Aim of the exercise: Can you copy out every line of text in the listing below word for word, leaving the pictures out?

Information:

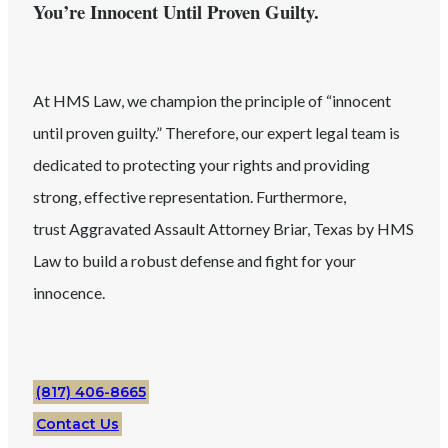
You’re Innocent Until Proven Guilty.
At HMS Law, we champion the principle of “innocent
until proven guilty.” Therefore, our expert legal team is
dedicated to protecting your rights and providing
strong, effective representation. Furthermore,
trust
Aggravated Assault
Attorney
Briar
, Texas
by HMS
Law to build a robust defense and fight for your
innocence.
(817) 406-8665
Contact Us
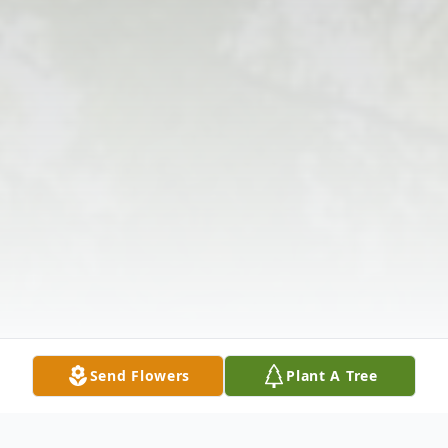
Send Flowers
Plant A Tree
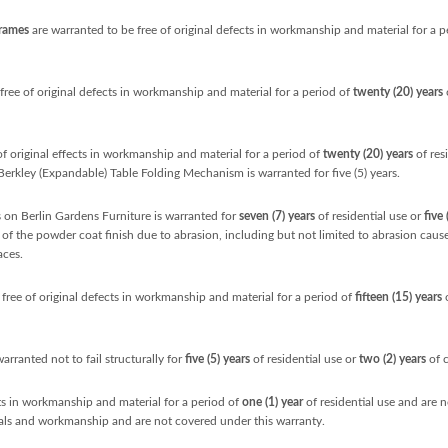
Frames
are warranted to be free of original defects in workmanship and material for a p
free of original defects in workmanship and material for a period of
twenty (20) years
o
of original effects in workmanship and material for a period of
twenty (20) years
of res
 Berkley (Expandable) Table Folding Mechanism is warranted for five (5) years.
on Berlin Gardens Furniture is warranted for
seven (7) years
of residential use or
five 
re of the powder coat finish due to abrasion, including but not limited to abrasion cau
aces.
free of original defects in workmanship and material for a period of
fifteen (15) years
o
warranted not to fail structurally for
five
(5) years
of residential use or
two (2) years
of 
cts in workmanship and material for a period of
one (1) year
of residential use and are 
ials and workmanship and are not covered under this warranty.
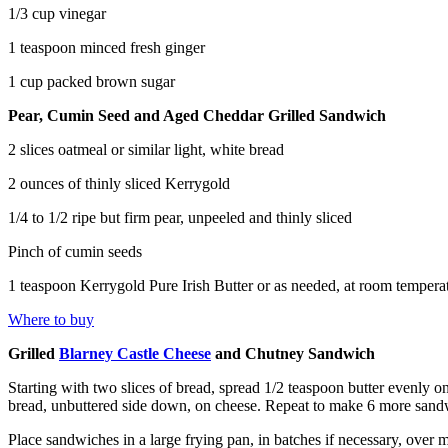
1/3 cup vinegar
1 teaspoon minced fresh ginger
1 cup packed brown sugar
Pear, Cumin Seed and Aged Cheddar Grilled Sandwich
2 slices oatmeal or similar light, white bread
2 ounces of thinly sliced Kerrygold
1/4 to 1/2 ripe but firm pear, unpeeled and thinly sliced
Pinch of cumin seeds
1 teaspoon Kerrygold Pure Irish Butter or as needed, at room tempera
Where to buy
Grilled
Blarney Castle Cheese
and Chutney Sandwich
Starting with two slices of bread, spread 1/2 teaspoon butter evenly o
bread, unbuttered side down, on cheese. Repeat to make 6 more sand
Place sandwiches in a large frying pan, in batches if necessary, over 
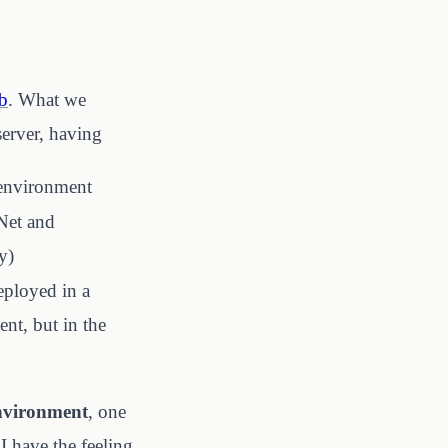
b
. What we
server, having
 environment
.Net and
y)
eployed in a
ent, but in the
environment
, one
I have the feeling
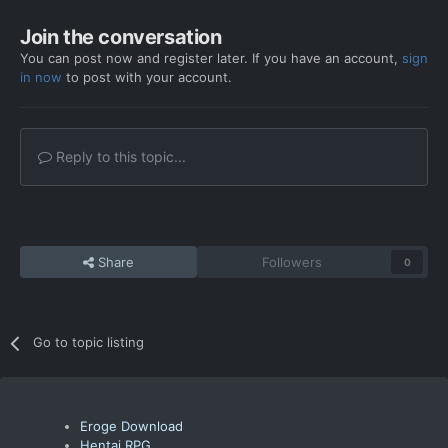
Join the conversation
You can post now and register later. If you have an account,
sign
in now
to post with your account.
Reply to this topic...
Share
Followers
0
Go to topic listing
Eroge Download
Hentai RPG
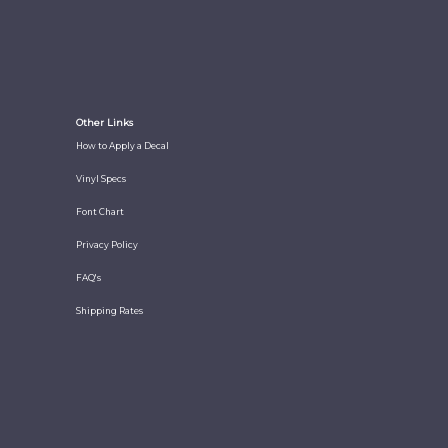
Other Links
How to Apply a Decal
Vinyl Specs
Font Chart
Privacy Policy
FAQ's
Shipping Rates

Response to the exercise:
You’re Innocent Until Proven Guilty.
At HMS Law, we champion the principle of “innocent
until proven guilty.” Therefore, our expert legal team is
dedicated to protecting your rights and providing
strong, effective representation. Furthermore,
trust
Aggravated Assault
Attorney
Briar
, Texas
by HMS
Law to build a robust defense and fight for your
innocence.
(817) 406-8665
Contact Us
Send Flowers
Plant A Tree
Frames
are warranted to be free of original defects in workmanship and material for a p
free of original defects in workmanship and material for a period of
twenty (20) years
o
of original effects in workmanship and material for a period of
twenty (20) years
of res
 Berkley (Expandable) Table Folding Mechanism is warranted for five (5) years.
on Berlin Gardens Furniture is warranted for
seven (7) years
of residential use or
five 
re of the powder coat finish due to abrasion, including but not limited to abrasion cau
aces.
free of original defects in workmanship and material for a period of
fifteen (15) years
o
warranted not to fail structurally for
five
(5) years
of residential use or
two (2) years
of 
cts in workmanship and material for a period of
one (1) year
of residential use and are 
ials and workmanship and are not covered under this warranty.
1/3 cup vinegar
1 teaspoon minced fresh ginger
1 cup packed brown sugar
Pear, Cumin Seed and Aged Cheddar Grilled Sandwich
2 slices oatmeal or similar light, white bread
2 ounces of thinly sliced Kerrygold
1/4 to 1/2 ripe but firm pear, unpeeled and thinly sliced
Pinch of cumin seeds
1 teaspoon Kerrygold Pure Irish Butter or as needed, at room tempera
Where to buy
Grilled
Blarney Castle Cheese
and Chutney Sandwich
Starting with two slices of bread, spread 1/2 teaspoon butter evenly o
bread, unbuttered side down, on cheese. Repeat to make 6 more sand
Place sandwiches in a large frying pan, in batches if necessary, over 
b
. What we
server, having
 environment
.Net and
y)
eployed in a
ent, but in the
environment
, one
I have the feeling
Join the conversation
You can post now and register later. If you have an account,
sign
in now
to post with your account.
Reply to this topic...
Share
Followers
0
Go to topic listing
Eroge Download
Hentai RPG
Other Links
How to Apply a Decal
Vinyl Specs
Font Chart
Privacy Policy
FAQ's
Shipping Rates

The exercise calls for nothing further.